__BEREITGESTELLTER TEXT__:
☆ ☆ ☆ ☆

Morgengedanken

Sonntag,  6.05 Uhr - 6.08 Uhr, 
Montag bis Samstag, 5.40 Uhr - 5.43 Uhr, 
ORF Regionalradios

 

 

 

von Andreas Lehne (Wien)

 

 

Sonntag, 9.10.2011

Das gehört zu den spannendsten Momenten, wenn ein historischer Kirchturm restauriert wird. Das Öffnen der Metallkugel, auf der das Kirchturmkreuz montiert ist. Manchmal findet man darin eingeschlossen Nachrichten aus der Zeit der Erbauung. Dokumente, die über die damaligen Zeiten berichten, darüber, wer die Kirche finanziert hat, wer damals über das Land geherrscht hat, vielleicht auch über Wetterkapriolen oder kriegerische Auseinandersetzungen; manchmal hat man auch ein paar Münzen mit eingeschlossen. Diese Botschaften hat man seinerzeit in ihrer vergoldeten Kapsel abgeschickt, wie eine Flaschenpost an die Zukunft. Transportiert werden sollte diese Flaschenpost von dem Kirchenbau, von dem man sich sicher war, dass er noch lange Zeit bestehen würde. Aber irgendwann, hat man gedacht, wird der Kirchturm repariert werden müssen, in dieser fernen Zukunft wird es Menschen geben, die vielleicht neugierig sein werden, etwas von vergangenen Zeiten zu erfahren. Denkmäler sind keine Raumschiffe, sondern Zeitschiffe, sie sind lange unterwegs und sie transportieren Nachrichten, es müssen nicht immer in Kapseln eingeschlossene Dokumente sein, auch die Steine sprechen von der Vergangenheit, man muss darin nur lesen können.

☆ ☆ ☆ ☆

__VORLIEGENDES MATERIAL__:
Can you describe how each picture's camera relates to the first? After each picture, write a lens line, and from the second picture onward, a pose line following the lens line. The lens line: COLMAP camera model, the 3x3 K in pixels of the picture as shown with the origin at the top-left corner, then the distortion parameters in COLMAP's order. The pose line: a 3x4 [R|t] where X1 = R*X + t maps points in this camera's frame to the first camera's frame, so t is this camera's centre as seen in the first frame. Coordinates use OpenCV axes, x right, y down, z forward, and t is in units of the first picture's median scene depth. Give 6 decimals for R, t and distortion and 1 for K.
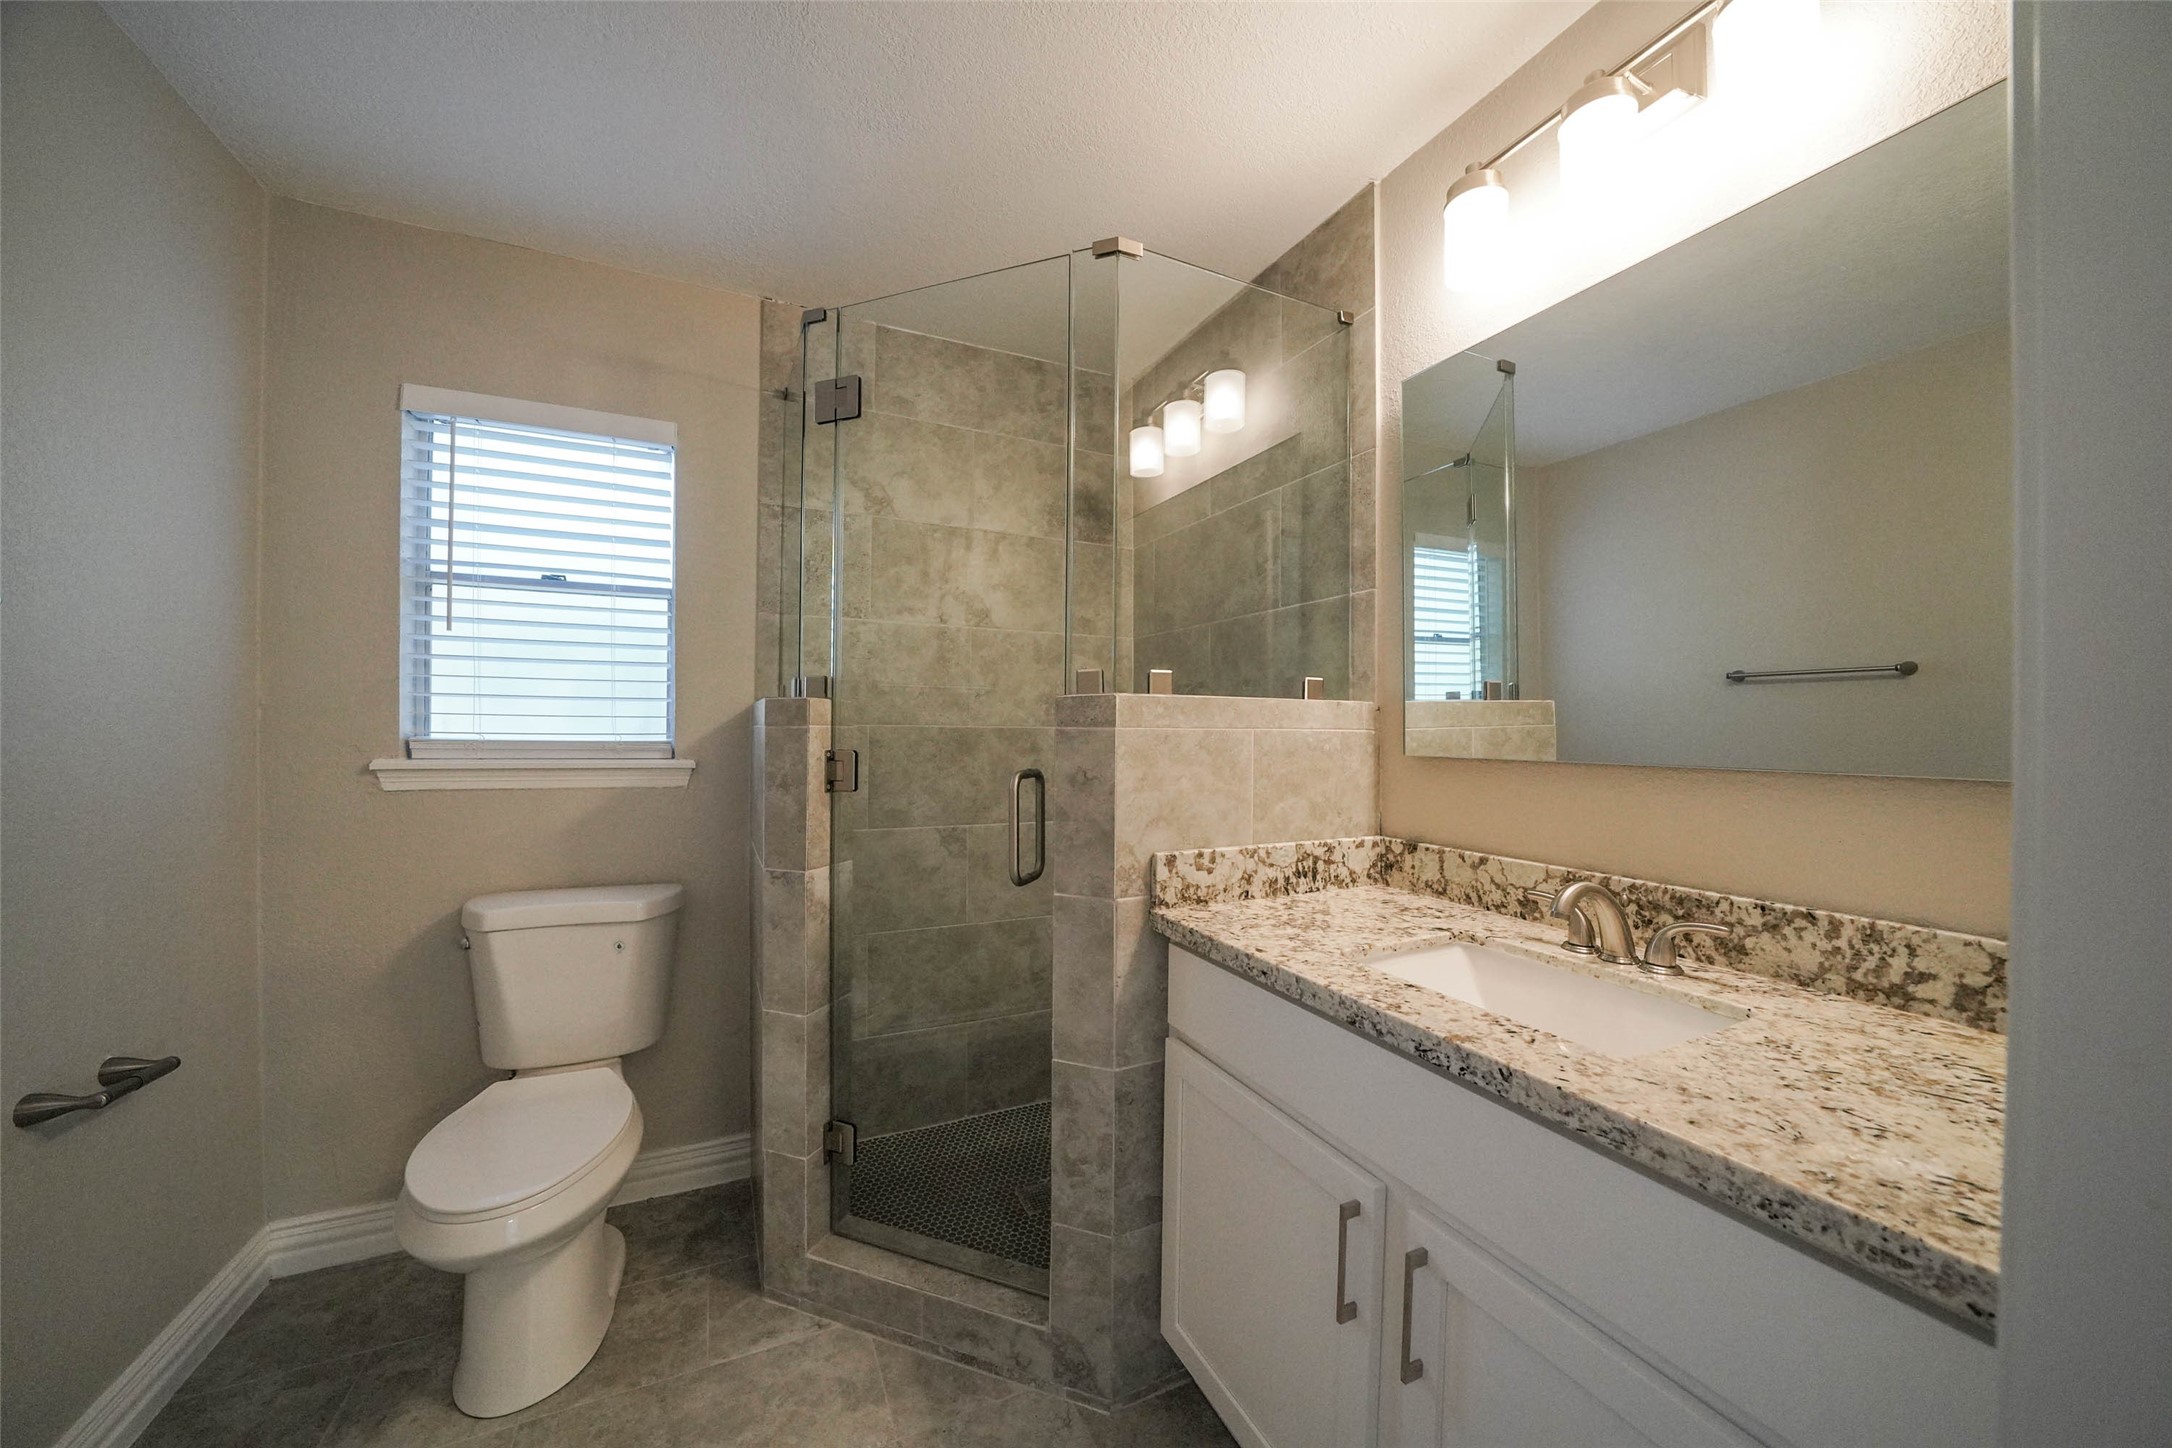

☆ ☆ ☆ ☆

__AUFGABEN__:
#1 Über welche konkreten Dinge können die eingeschlossenen Dokumente laut dem Text über die Kirchturmkugel berichten? Nenne alle.
#2 Worauf ist laut dem Text über die Kirchturmkugel das Kirchturmkreuz montiert?
#3 Setze den Text über die Kirchturmkugel im Anschluss an seinen letzten Satz fort.
Die Zeilen spielen hierfür keine Rolle.

__NUMMERIERTE ANTWORTEN__:
#1
- Wer die Kirche finanziert hat
- Wer damals über das Land geherrscht hat
- Wetterkapriolen
- Kriegerische Auseinandersetzungen

#2 Auf einer Metallkugel.

#3
 

 

 

Montag, 10.10.2011

Das Rathaus von Eisenstadt ist über vierhundert Jahre alt. Die Fassade schmücken Malereien, weibliche Figuren, sie symbolisieren die Tugenden. Zum Glück sind diese Figuren mit Schriftbändern versehen, so können wir sie leichter identifizieren. Die Temperantia etwa, die für das Maßhalten steht, sie trägt einen Krug in der Hand, oder auch die Justitia mit ihren verbundenen Augen, sie steht für die Gerechtigkeit, die ohne Ansehen der Person handelt, daneben Fortitudo, die Stärke. Heute scheint uns das vielleicht eine naive Vorstellung, dass Bauten mit solchen Bildern etwas bewirken könnten, zum Beispiel eine bessere Politik. Aber eigentlich ist der Gedanke doch nicht ganz abwegig, Architektur dazu zu benützen, Standards einzufordern und dadurch auch unbequeme Fragen zu stellen: Genüge ich den an mein Amt gestellten Ansprüchen? Bemühe ich mich um Gerechtigkeit? Gehe ich maßvoll und vernünftig mit den mir anvertrauten Ressourcen um, bin ich innerlich stark, halte ich meine Linie ein oder orientiere ich mich nur an Umfragewerten? Denke ich wirklich an das Wohl der Gemeinschaft oder nur an die nächste Wahl?

Solche historischen öffentlichen Bauten haben also oft moralisierende Botschaften. Sie erscheinen uns heute unzeitgemäß und seltsam. Und doch beklagen wir ständig den Verlust von politischer Moral.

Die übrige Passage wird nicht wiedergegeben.